= Noam Ben-Zeev =

Israeli music critic and journalist

Noam Ben-Zeev (נעם בן-זאב; born 1954) is an Israeli music critic and journalist, educator and lecturer, active in the music scene in Israel since the beginning of the 1990s.

== Music journalism ==
Ben-Zeev was the music critic and music journalist of Haaretz daily newspaper from January 1992 (member of the editorial staff since 1996), until November 2015. During that time he had published more than 5000 articles, reviews, columns, editorials, news items and interviews. In his journalistic writing, he concentrates on 20th Century and contemporary music, the sociological aspects of music, music education, and Israeli and Jewish music. He has traveled and reported from London, Berlin, Palermo, New York, Beijing, Istanbul, Seoul, Paris, Rome and Seville.

In November 2015, after resigning Haaretz, Ben-Zeev was appointed Musical Director at Elma Arts Center, Zichron Yaakov, Israel.

== Teaching, writings, films ==
Since 1990 he has been teaching music history and music education in various schools, among them Alon High School for the Arts and Sciences (1990–2006), the University of Haifa, and Levinsky College of Music. Since 2011 he is a music lecturer at Sapir Academic College.

In addition to his Haaretz publications he has written three books: a concise textbook on the history of music called Five Glances at Music (1998, Sal Tarbut Artzi); An Israeli Tune (Hebrew "Mangina Yisraelit", 2009, Hakibbutz Hamehuchad publishing house), on music, politics and society in Israel and Palestine; and "The Concertmaster" (2015), the biography of violinist and teacher Chaim Taub.
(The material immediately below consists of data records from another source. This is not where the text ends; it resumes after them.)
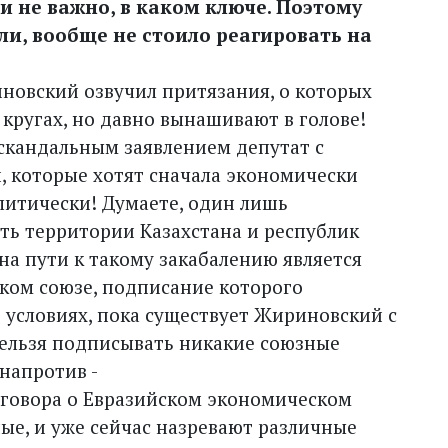
 и не важно, в каком ключе. Поэтому
ли, вообще не стоило реагировать на
иновский озвучил притязания, о которых
 кругах, но давно вынашивают в голове!
 скандальным заявлением депутат с
, которые хотят сначала экономически
олитически! Думаете, один лишь
ь территории Казахстана и республик
а пути к такому закабалению является
ком союзе, подписание которого
 условиях, пока существует Жиринов­ский с
нельзя подписывать никакие союзные
напротив -
оговора о Евразийском экономическом
ые, и уже сейчас назревают различные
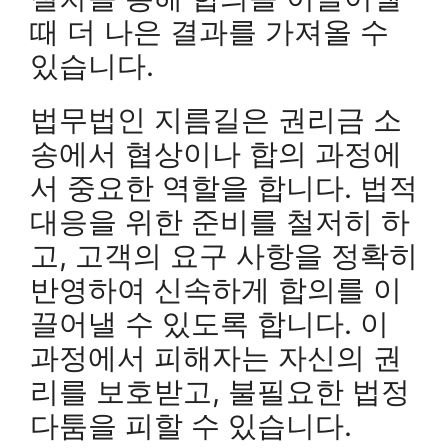
때 더 나은 결과를 가져올 수
있습니다.
법무법인 지름길은 권리금 소
송에서 협상이나 합의 과정에
서 중요한 역할을 합니다. 법적
대응을 위한 준비를 철저히 하
고, 고객의 요구 사항을 정확히
반영하여 신속하게 합의를 이
끌어낼 수 있도록 합니다. 이
과정에서 피해자는 자신의 권
리를 보호받고, 불필요한 법정
다툼을 피할 수 있습니다.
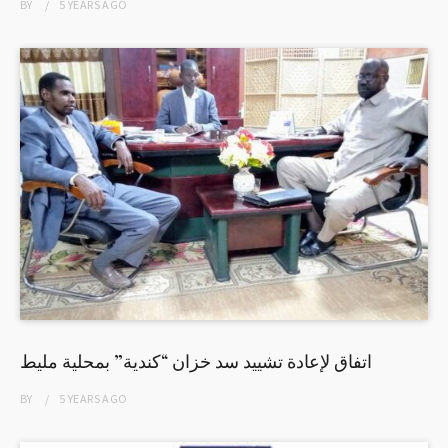
BY
5 YEARS
AGO
اتفاق لإعادة تشييد سد خزان “كندية” بمحلية مليط
BY
5 YEARS
AGO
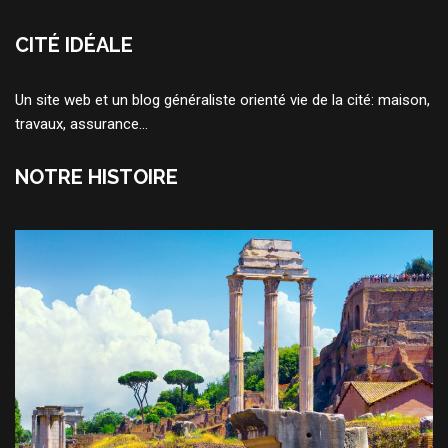
CITÉ IDÉALE
Un site web et un blog généraliste orienté vie de la cité: maison,
travaux, assurance...
NOTRE HISTOIRE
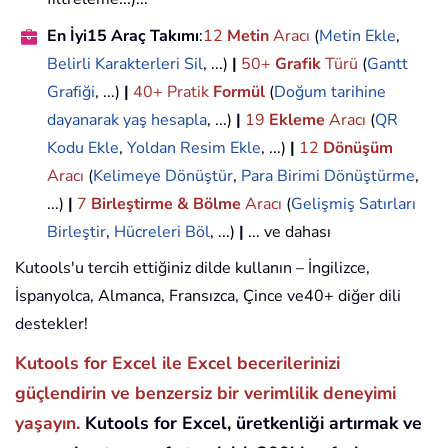
En İyi15 Araç Takımı
:
12
Metin
Aracı
(
Metin Ekle
,
Belirli Karakterleri Sil
, ...)
|
50+
Grafik
Türü
(
Gantt
Grafiği
, ...)
|
40+ Pratik
Formül
(
Doğum tarihine
dayanarak yaş hesapla
, ...)
|
19
Ekleme
Aracı
(
QR
Kodu Ekle
,
Yoldan Resim Ekle
, ...)
|
12
Dönüşüm
Aracı
(
Kelimeye Dönüştür
,
Para Birimi Dönüştürme
,
...)
|
7
Birleştirme & Bölme
Aracı
(
Gelişmiş Satırları
Birleştir
,
Hücreleri Böl
, ...)
|
... ve dahası
Kutools'u tercih ettiğiniz dilde kullanın – İngilizce,
İspanyolca, Almanca, Fransızca, Çince ve40+ diğer dili
destekler!
Kutools for Excel ile Excel becerilerinizi
güçlendirin ve benzersiz bir verimlilik deneyimi
yaşayın.
Kutools for Excel, üretkenliği artırmak ve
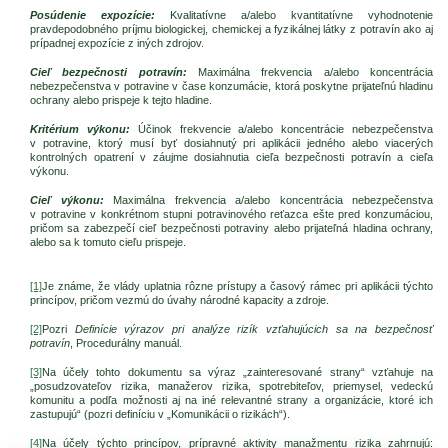
Posúdenie expozície:
Kvalitatívne a/alebo kvantitatívne vyhodnotenie
pravdepodobného príjmu biologickej, chemickej a fyzikálnej látky z potravín ako aj
prípadnej expozície z iných zdrojov.
Cieľ bezpečnosti potravín:
Maximálna frekvencia a/alebo koncentrácia
nebezpečenstva v potravine v čase konzumácie, ktorá poskytne prijateľnú hladinu
ochrany alebo prispeje k tejto hladine.
Kritérium výkonu:
Účinok frekvencie a/alebo koncentrácie nebezpečenstva
v potravine, ktorý musí byť dosiahnutý pri aplikácii jedného alebo viacerých
kontrolných opatrení v záujme dosiahnutia cieľa bezpečnosti potravín a cieľa
výkonu.
Cieľ výkonu:
Maximálna frekvencia a/alebo koncentrácia nebezpečenstva
v potravine v konkrétnom stupni potravinového reťazca ešte pred konzumáciou,
pričom sa zabezpečí cieľ bezpečnosti potraviny alebo prijateľná hladina ochrany,
alebo sa k tomuto cieľu prispeje.
[1]
Je známe, že vlády uplatnia rôzne prístupy a časový rámec pri aplikácii týchto
princípov, pričom vezmú do úvahy národné kapacity a zdroje.
[2]
Pozri
Definície výrazov pri analýze rizík vzťahujúcich sa na bezpečnosť
potravín
, Procedurálny manuál.
[3]
Na účely tohto dokumentu sa výraz „zainteresované strany“ vzťahuje na
„posudzovateľov rizika, manažerov rizika, spotrebiteľov, priemysel, vedeckú
komunitu a podľa možnosti aj na iné relevantné strany a organizácie, ktoré ich
zastupujú“ (pozri definíciu v „Komunikácii o rizikách“).
[4]
Na účely týchto princípov, prípravné aktivity manažmentu rizika zahrnujú:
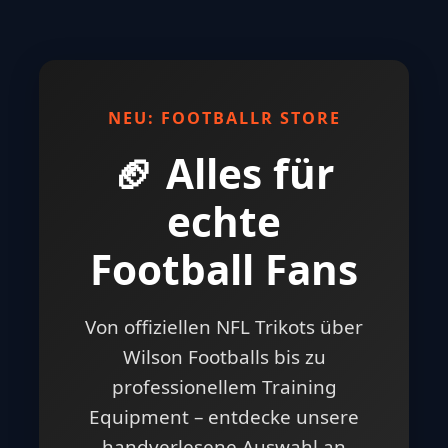
NEU: FOOTBALLR STORE
🏈 Alles für
echte
Football Fans
Von offiziellen NFL Trikots über
Wilson Footballs bis zu
professionellem Training
Equipment – entdecke unsere
handverlesene Auswahl an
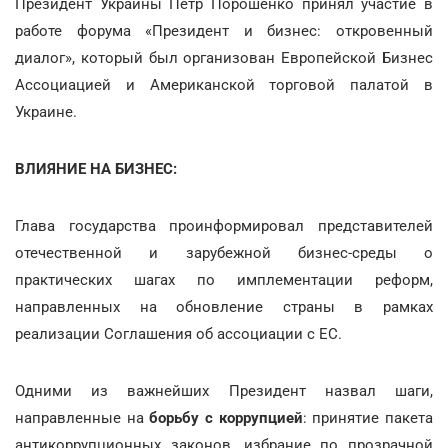
Президент Украины Петр Порошенко принял участие в
работе форума «Президент и бизнес: откровенный
диалог», который был организован Европейской Бизнес
Ассоциацией и Американской торговой палатой в
Украине.
ВЛИЯНИЕ НА БИЗНЕС:
Глава государства проинформировал представителей
отечественной и зарубежной бизнес-среды о
практических шагах по имплементации реформ,
направленных на обновление страны в рамках
реализации Соглашения об ассоциации с ЕС.
Одними из важнейших Президент назвал шаги,
направленные на
борьбу с коррупцией
: принятие пакета
антикоррупционных законов, избрание по прозрачной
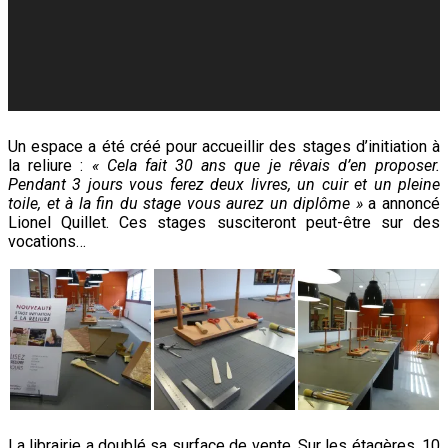
Un espace a été créé pour accueillir des stages d’initiation à
la reliure :
« Cela fait 30 ans que je rêvais d’en proposer.
Pendant 3 jours vous ferez deux livres, un cuir et un pleine
toile, et à la fin du stage vous aurez un diplôme »
a annoncé
Lionel Quillet. Ces stages susciteront peut-être sur des
vocations…
La librairie a doublé sa surface de vente. Sur les étagères, 10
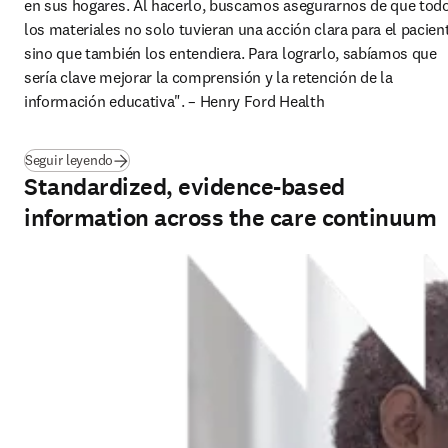
en sus hogares. Al hacerlo, buscamos asegurarnos de que todo
los materiales no solo tuvieran una acción clara para el pacient
sino que también los entendiera. Para lograrlo, sabíamos que 
sería clave mejorar la comprensión y la retención de la 
información educativa". 
– Henry Ford Health 
Seguir leyendo
Standardized, evidence-based
information across the care continuum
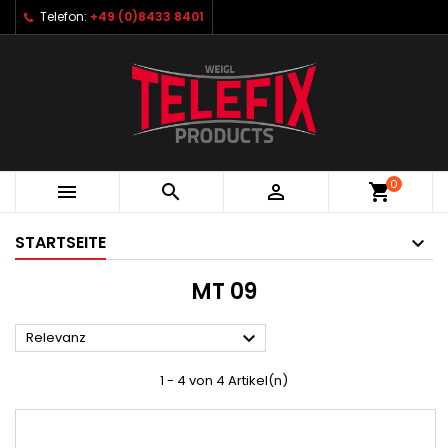
Telefon:
+49 (0)8433 8401
0



shopping_cart
STARTSEITE
MT 09

Relevanz
1 - 4 von 4 Artikel(n)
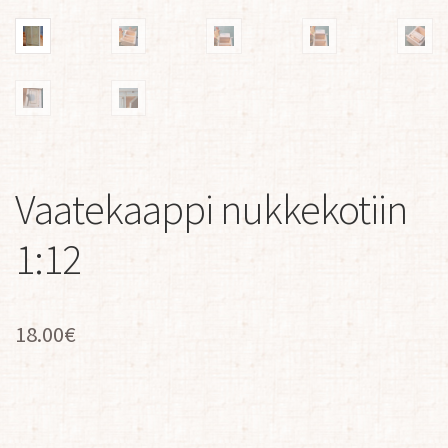
Vaatekaappi nukkekotiin
1:12
18.00
€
He cooperated with director Reuven Hecker as a musical advisor on two documentary films about music: Luciano Berio (2000; 59 min., video), a portrait of the late contemporary Italian composer Luciano Berio (1925–2003), shot throughout Italy and at the Salzburg Festival; and Go in Peace, Rain (2007; Hebrew: Lekh Leshalom Geshem; 90 min., video), a film which follows an ancient Jewish liturgical melody and thus reflects a diminishing musical culture of Sephardic Synagogue music.
This film was shot throughout Spain, France, Greece, Bulgaria, Turkey, Romania, England, the Netherlands, and Italy.

Noam Ben-Zeev has translated to Hebrew the novel Lord Jim by Joseph Conrad. It was published by Modan Publishing House in July 2023.